_TEXTE EXTRAIT_
----

L’œuvre de Chemetov

Dans un livre d’entretiens avec le journaliste Frédéric Lenne, Paul Chemetov, en sept conversations dont chacune révèle une facette de sa personnalité, de son parcours ou de sa généalogie intellectuelle, donne des détails précieux sur une expérience de plus de cinquante ans, celle d’un grand architecte du XXe siècle. « Chem » est français, mais sa langue maternelle est le russe d’avant la révolution bolchevique. Il a choisi un métier technique qu’on pouvait pratiquer partout dans le monde, même quand on était contraint à l’exil, comme son père, le dessinateur Alexandre Chem.


Frédéric Lenne, Paul Chemetov. Être architecte. Arléa, 123 p., 14 €


Né en 1928, Paul Chemetov se situe dans la double filiation de l’architecture de la reconstruction et des innovations technologiques et épistémologiques de l’après-guerre. Il rappelle qu’il fut formé aux Beaux-Arts, où il reçut l’enseignement de Bernard Laffaille (1900-1955), ingénieur-constructeur pionnier des nouvelles structures en voiles minces de béton. Chemetov appartient à cette génération héritière d’un savoir-faire architectural académique, façonné par les nécessités et les espoirs de la reconstruction, une vision, une culture, une conscience aussi, qui interpellent particulièrement dans notre contexte : « J’ai commencé ma vie professionnelle en participant à la reconstruction de la Moselle. Cette approche m’a persuadé de l’importance du temps, de la valeur des traces et de leur lecture […] J’ai véhiculé tout au long de mon travail beaucoup d’apports de ceux qui étaient là avant moi, apports recomposés et bricolés ».

----

_OBJECTIF VISÉ_
Reproduisez fidèlement le passage du texte sur Paul Chemetov qui va de « Dans un livre » à « dessinateur Alexandre Chem. ».

----

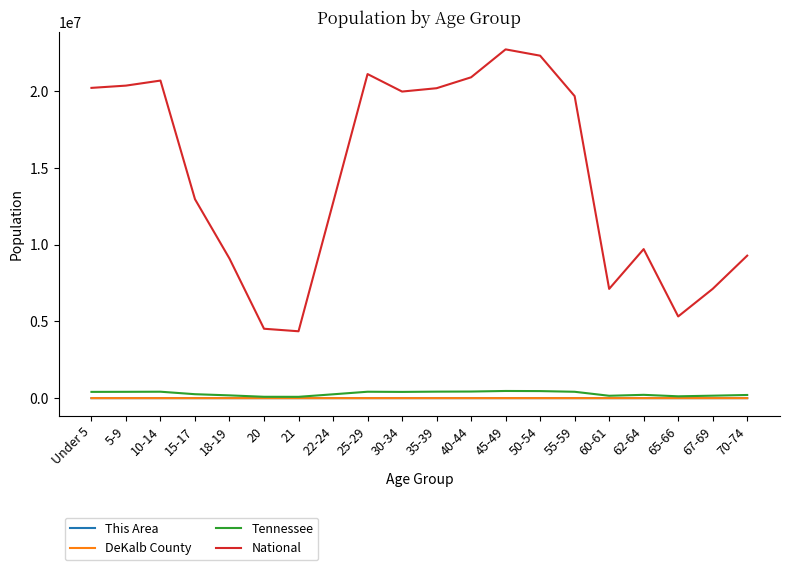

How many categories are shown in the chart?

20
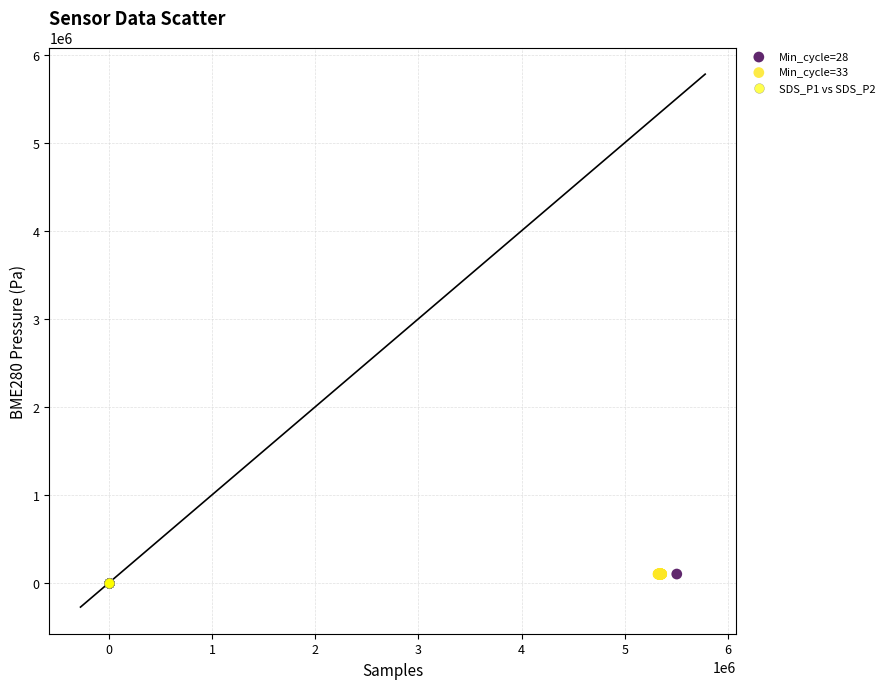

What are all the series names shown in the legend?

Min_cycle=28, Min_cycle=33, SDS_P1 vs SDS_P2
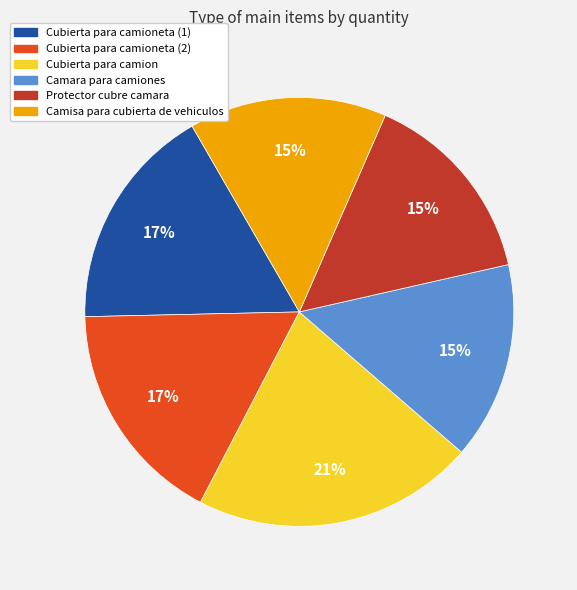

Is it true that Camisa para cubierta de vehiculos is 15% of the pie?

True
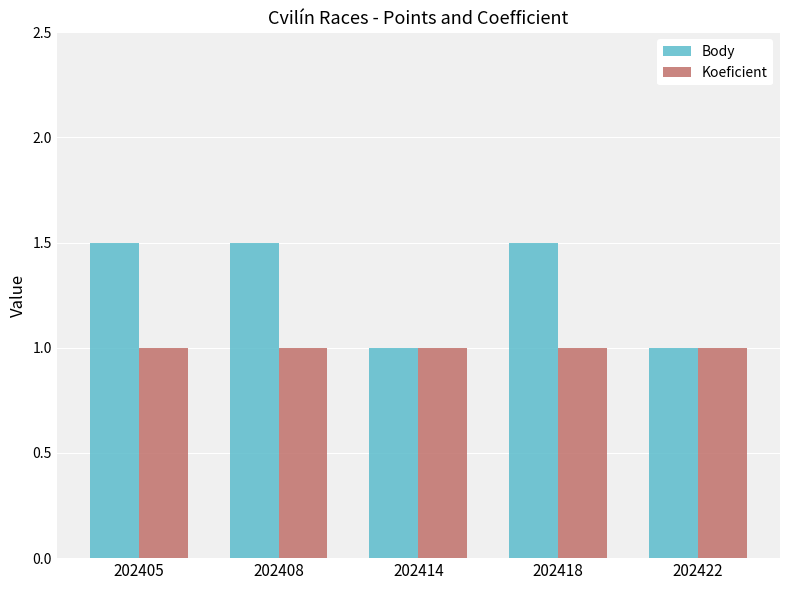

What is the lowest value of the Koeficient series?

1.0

----

_SOLUTION RÉDIGÉE_
Dans un livre d’entretiens avec le journaliste Frédéric Lenne, Paul Chemetov, en sept conversations dont chacune révèle une facette de sa personnalité, de son parcours ou de sa généalogie intellectuelle, donne des détails précieux sur une expérience de plus de cinquante ans, celle d’un grand architecte du XXe siècle. « Chem » est français, mais sa langue maternelle est le russe d’avant la révolution bolchevique. Il a choisi un métier technique qu’on pouvait pratiquer partout dans le monde, même quand on était contraint à l’exil, comme son père, le dessinateur Alexandre Chem.